# TEXT PROVIDED:
Closure of the plants will entail a complex process of dismantling the facilities and the subsequent management of radioactive waste. The very low, low and intermediate activity waste will go to the El Cabril storage facility in the province of Córdoba, which will need to be expanded. However, the disposal of high-level waste and used fuel had been problematic. The basic priority objective of the Sixth General Radioactive Waste Management Plan, prepared by the National Radioactive Waste Company (Enresa) and approved by the Council of Ministers in 2006, was the setting up of a Centralised Temporary Storage Facility (ATC - Almacenamiento Temporal Centralizado) for used fuel and high-level radioactive waste (HLW) until a final repository has been constructed.

The Spanish Nuclear Safety Council (CNS - Consejo de Seguridad Nuclear) approved the basic conceptual design of the ATC without identifying a specific location. Subsequently the government of Mariano Rajoyin 2011 appointed Villar de Cañas, in Cuenca as the site for the ATC. However, this was frozen in 2018 by the government of Pedro Sanchez after €90m ($99.5m) had already been spent on the project.

The seventh PGRR abandons the ATC concept in favour of constructing seven storage facilities – one at each of the five operating nuclear plants in addition to two at the closed plants of Garoña and José Cabrera. These are considered as a temporary solution until a Deep Geological Repository (AGP - Almacén Geológico Profundo) is available in the 2070s.

The new plan establishes the government's policy on radioactive waste management, including used fuel, and the dismantling and decommissioning of nuclear facilities. According to the Government in a press release, the PGRR underwent a long process starting in 2020 with the dissemination of a draft plan. It is the first PGRR to undergo a strategic environmental assessment – which also includes a phase of consultation and public information – and a report from the CNS and local communities, in order to guarantee broad participation, consensus and social support.

# WHAT YOU NEED TO DO:
Copy the text on Spain's radioactive waste from "The new plan" to "and social support.", but swap "press release" for "public statement". The listing after this has no connection to the text on Spain's radioactive waste.

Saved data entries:

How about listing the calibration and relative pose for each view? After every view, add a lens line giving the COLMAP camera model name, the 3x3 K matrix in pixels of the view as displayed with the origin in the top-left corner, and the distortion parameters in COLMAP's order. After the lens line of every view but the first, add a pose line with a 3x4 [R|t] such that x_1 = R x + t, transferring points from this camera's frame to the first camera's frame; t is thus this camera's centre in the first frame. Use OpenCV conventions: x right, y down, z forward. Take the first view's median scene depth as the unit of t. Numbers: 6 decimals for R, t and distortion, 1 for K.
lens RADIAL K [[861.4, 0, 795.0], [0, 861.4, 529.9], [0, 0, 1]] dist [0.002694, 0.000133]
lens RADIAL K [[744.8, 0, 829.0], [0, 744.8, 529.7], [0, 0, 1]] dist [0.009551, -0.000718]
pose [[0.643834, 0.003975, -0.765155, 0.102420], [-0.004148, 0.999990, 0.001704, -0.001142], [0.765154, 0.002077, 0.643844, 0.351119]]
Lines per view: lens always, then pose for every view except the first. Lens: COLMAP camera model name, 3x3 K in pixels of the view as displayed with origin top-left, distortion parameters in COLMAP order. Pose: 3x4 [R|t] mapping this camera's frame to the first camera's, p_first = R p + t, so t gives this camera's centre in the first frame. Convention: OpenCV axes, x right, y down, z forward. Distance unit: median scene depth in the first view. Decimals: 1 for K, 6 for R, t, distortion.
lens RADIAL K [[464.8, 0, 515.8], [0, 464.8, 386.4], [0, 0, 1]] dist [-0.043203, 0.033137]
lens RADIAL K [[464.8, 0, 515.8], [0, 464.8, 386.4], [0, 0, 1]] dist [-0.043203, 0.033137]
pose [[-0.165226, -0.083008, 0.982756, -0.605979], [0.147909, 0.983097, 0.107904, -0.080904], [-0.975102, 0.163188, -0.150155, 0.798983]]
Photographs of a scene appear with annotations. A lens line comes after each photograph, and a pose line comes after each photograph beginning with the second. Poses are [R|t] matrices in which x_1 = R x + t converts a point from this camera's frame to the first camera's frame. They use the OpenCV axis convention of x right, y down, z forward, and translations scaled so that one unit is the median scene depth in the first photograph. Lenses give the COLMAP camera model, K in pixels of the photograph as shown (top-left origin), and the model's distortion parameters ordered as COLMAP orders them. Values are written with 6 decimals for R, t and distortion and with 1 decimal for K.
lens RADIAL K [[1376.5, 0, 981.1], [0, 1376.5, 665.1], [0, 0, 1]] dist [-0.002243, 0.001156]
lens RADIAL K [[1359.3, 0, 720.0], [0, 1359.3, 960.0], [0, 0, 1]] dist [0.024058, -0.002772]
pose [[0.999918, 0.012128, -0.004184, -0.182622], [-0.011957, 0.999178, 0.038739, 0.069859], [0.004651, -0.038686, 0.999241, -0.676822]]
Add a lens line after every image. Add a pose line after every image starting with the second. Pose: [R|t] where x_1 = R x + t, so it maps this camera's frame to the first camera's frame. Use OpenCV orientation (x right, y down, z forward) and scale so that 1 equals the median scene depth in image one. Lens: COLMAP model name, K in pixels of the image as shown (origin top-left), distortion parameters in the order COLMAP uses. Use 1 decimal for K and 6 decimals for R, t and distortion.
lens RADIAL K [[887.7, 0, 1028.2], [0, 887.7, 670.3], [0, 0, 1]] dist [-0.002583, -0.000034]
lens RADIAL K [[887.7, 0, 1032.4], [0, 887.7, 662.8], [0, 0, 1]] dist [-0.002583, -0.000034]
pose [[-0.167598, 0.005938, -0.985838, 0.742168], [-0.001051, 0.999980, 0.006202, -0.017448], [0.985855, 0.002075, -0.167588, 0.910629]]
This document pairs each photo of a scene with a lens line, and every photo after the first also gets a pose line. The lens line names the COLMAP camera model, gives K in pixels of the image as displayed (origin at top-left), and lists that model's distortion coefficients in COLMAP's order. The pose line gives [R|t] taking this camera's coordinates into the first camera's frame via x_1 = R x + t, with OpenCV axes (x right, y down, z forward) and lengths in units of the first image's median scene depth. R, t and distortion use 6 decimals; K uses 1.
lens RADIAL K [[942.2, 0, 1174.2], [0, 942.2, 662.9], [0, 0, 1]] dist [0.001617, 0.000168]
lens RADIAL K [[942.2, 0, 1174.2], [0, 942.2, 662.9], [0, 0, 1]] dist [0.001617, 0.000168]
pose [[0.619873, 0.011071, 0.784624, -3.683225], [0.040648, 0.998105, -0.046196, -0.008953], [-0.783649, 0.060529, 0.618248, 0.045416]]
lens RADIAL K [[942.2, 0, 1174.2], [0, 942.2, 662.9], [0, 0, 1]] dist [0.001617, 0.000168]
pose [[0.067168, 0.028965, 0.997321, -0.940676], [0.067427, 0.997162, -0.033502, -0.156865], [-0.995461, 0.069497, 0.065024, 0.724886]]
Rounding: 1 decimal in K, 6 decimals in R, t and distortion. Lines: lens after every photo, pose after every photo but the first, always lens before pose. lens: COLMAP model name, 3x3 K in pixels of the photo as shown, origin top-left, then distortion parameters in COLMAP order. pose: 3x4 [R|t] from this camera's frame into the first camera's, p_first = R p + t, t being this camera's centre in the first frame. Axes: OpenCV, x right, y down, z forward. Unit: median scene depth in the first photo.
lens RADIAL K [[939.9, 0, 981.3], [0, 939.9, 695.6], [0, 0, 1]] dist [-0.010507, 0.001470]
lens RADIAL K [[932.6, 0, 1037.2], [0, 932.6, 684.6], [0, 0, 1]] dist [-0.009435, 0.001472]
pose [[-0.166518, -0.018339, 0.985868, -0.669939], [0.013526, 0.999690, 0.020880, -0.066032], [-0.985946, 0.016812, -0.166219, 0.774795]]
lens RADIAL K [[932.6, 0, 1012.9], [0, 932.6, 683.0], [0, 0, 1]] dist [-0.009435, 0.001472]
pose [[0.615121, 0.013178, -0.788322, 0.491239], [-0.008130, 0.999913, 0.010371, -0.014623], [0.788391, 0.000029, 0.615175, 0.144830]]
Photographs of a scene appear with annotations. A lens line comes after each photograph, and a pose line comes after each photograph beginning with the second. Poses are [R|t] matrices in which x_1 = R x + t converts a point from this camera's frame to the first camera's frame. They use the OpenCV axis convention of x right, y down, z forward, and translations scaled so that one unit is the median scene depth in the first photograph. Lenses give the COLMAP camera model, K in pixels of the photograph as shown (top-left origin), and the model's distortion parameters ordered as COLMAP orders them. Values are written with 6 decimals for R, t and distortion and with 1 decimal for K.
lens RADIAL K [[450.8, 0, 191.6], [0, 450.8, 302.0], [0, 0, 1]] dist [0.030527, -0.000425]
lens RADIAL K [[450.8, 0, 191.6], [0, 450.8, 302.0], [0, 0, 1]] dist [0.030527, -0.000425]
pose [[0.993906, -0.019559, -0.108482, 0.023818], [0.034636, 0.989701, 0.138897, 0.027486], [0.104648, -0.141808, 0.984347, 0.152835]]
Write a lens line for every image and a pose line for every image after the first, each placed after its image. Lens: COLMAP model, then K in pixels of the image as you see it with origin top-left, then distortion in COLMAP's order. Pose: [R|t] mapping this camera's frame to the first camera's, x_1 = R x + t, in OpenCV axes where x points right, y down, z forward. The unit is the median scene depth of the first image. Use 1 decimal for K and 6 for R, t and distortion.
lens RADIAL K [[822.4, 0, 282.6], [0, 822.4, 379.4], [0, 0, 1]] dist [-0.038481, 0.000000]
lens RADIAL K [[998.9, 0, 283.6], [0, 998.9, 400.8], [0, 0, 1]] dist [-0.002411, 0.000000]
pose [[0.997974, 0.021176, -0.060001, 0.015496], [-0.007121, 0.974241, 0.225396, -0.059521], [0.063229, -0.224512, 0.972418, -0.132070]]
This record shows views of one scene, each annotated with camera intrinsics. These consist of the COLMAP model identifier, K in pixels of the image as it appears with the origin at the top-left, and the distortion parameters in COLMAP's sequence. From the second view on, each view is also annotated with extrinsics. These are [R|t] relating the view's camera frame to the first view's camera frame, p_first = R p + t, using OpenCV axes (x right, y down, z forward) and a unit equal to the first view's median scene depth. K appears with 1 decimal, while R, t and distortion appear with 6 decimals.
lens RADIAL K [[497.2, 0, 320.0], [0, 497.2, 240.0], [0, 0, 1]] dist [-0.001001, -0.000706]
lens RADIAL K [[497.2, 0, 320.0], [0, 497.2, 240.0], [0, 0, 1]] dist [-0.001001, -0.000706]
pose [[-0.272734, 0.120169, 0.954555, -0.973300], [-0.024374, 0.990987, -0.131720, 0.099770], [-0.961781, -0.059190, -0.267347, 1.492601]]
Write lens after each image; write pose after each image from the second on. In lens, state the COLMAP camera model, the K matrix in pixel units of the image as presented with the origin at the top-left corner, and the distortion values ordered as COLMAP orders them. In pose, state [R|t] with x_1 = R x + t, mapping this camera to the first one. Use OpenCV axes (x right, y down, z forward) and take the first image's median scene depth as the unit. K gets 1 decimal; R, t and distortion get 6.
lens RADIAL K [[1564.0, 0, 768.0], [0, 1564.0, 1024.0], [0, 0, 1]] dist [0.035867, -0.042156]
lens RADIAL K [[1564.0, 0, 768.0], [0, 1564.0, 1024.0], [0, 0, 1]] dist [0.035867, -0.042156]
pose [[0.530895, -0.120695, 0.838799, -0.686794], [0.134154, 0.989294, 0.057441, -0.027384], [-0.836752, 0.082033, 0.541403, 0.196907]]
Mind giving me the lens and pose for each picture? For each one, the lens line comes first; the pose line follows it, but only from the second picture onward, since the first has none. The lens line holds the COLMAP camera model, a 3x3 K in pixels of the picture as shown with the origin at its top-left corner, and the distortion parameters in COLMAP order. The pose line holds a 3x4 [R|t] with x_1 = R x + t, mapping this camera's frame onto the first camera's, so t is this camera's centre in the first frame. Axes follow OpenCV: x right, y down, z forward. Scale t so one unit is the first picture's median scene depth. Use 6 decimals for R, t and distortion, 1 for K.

# ANSWER BELOW:
The new plan establishes the government's policy on radioactive waste management, including used fuel, and the dismantling and decommissioning of nuclear facilities. According to the Government in a public statement, the PGRR underwent a long process starting in 2020 with the dissemination of a draft plan. It is the first PGRR to undergo a strategic environmental assessment – which also includes a phase of consultation and public information – and a report from the CNS and local communities, in order to guarantee broad participation, consensus and social support.